There was no record, documentation or process to show or demonstrate that the care had been rearranged.
The transport company was responsible for transportation only and was not required to notify either the hospital or, if known, the care company of Mr Brookes’ safe return. It proceeded on the basis or assumption that care would have restarted within four hours or sooner.
Mr Brookes did not have his alarm pendant around his neck and nor was his mobile phone available (it was in another room). Accordingly when Mr Brookes got into difficulty he could not raise the alarm or call for help.
In response, Diane Wake, group chief executive at The Dudley Group NHS Foundation Trust, said an immediate cross-divisional and multidisciplinary team approach has been developed to devise a robust improvement plan.
“Many of the actions have been implemented immediately with the remaining actions progressing within agreed timeframes,” she said.
“Some of the actions identified regarding patient transport fall out of scope of the trust. These will be taken forward by our deputy chief operating officer and head of site operations and discussed with relevant integrated care system partners in relation to contractual obligations for ensuring patients discharged home are safe and have access to the agreed methods of communication e.g. mobile telephone, pendant alarm (should they have or require one).
“In addition to our improvement plan, the trust has re-established with a renewed and enhanced focus the Discharge Improvement Group.

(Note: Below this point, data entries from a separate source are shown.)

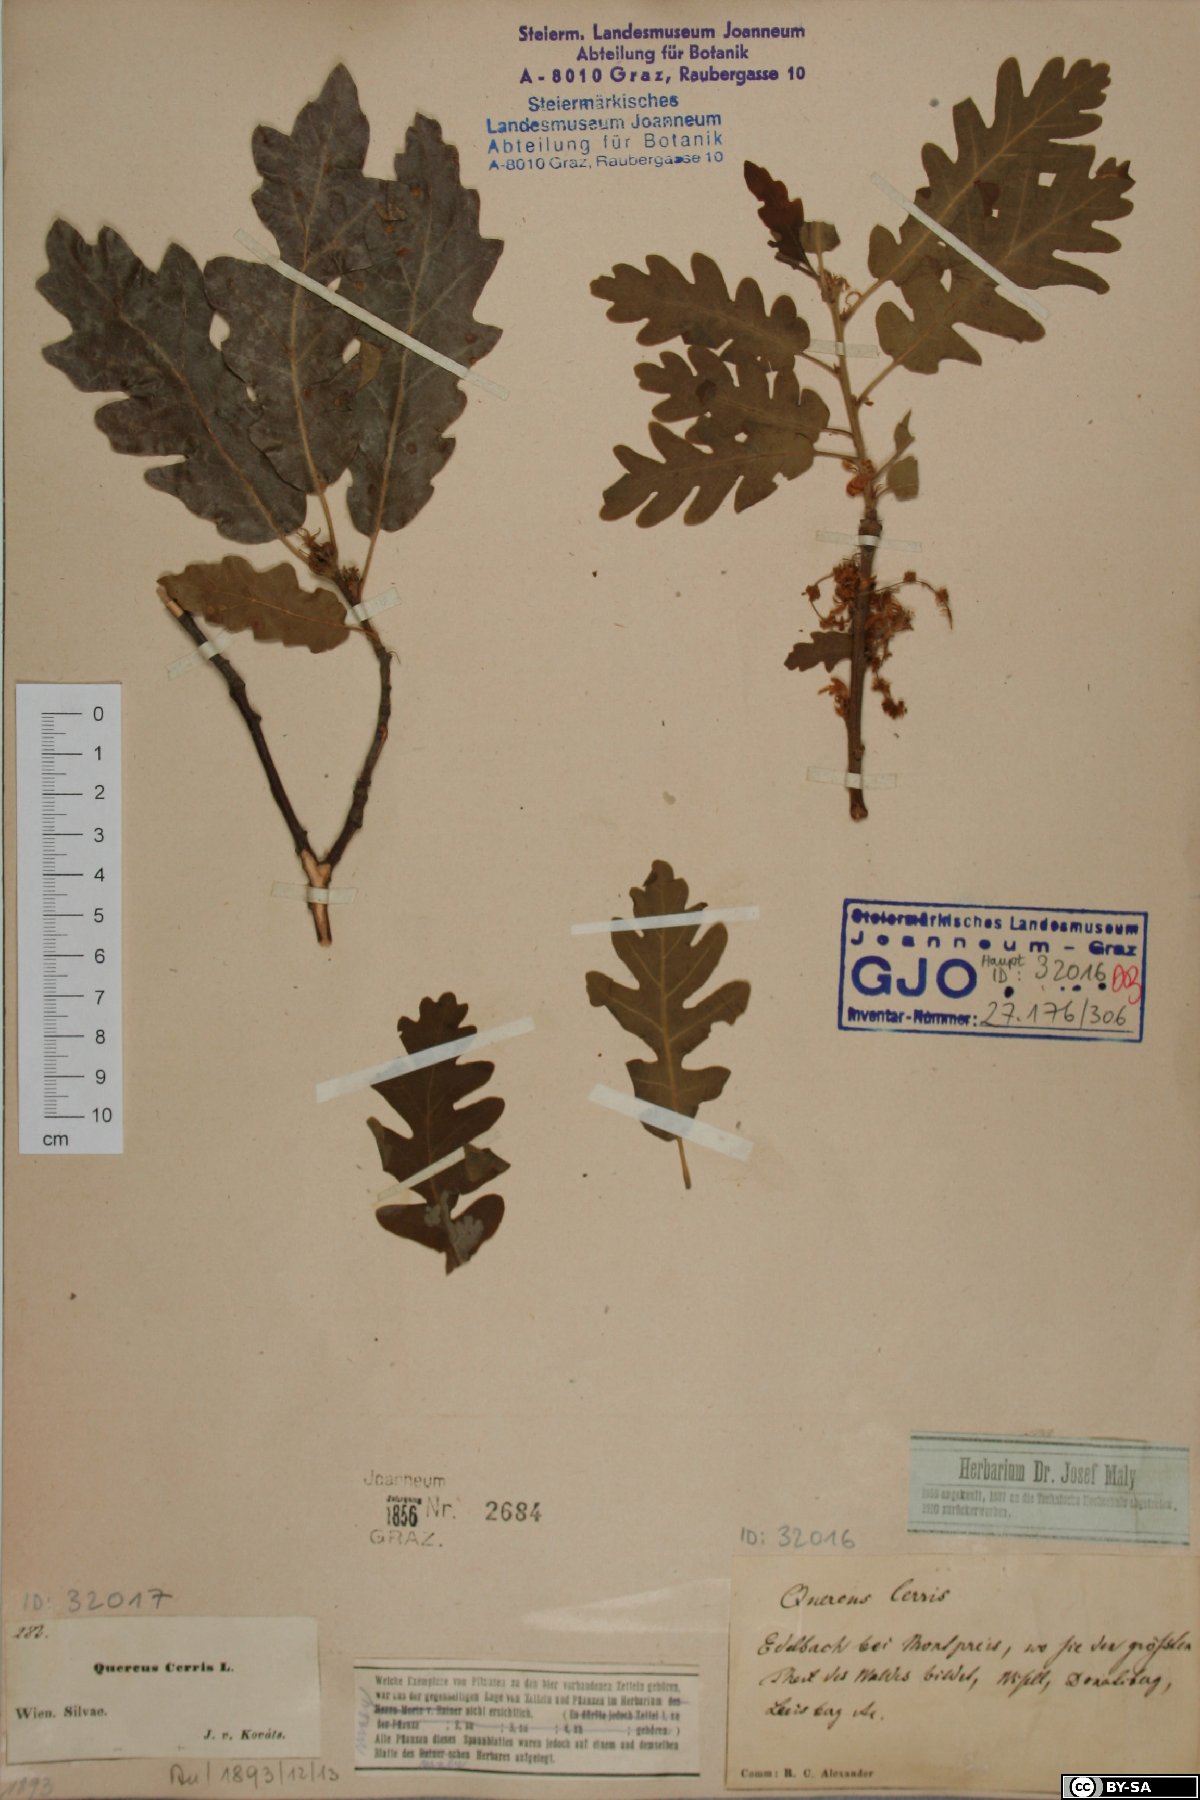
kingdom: Plantae
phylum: Tracheophyta
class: Magnoliopsida
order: Fagales
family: Fagaceae
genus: Quercus
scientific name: Quercus cerris
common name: Turkey oak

“This group has strategic organisational objectives focused not only on increasing the timeliness of patient discharges from the organisation, but more importantly on ensuring that each discharge is carried out with the highest standards of safety and quality.
“As part of this work, dedicated workstreams have been initiated to support the proactive and coordinated planning of discharges across both simple and complex care pathways.
“The group have reviewed and agreed clear outcome measures to ensure the impact of actions can be measured, and that they are having a positive impact. Metrics to monitor safe discharge will include readmission rates, patient and carer satisfaction scores, the percentage of patients returning to their original place of residence, safeguarding concerns and the number of failed/incomplete discharges.”
Ms Wake added that a thematic review of historical discharge-related incidents is underway to identify key learning points and inform future priorities.
“The group comprises of multidisciplinary representation, including colleagues from within the acute trust, our health and social care partners, the local authority, and a representative from our patient community.
“This collaborative approach is intended to provide confidence that discharge processes are being strengthened system-wide, with patient safety and continuity of care as central principles.”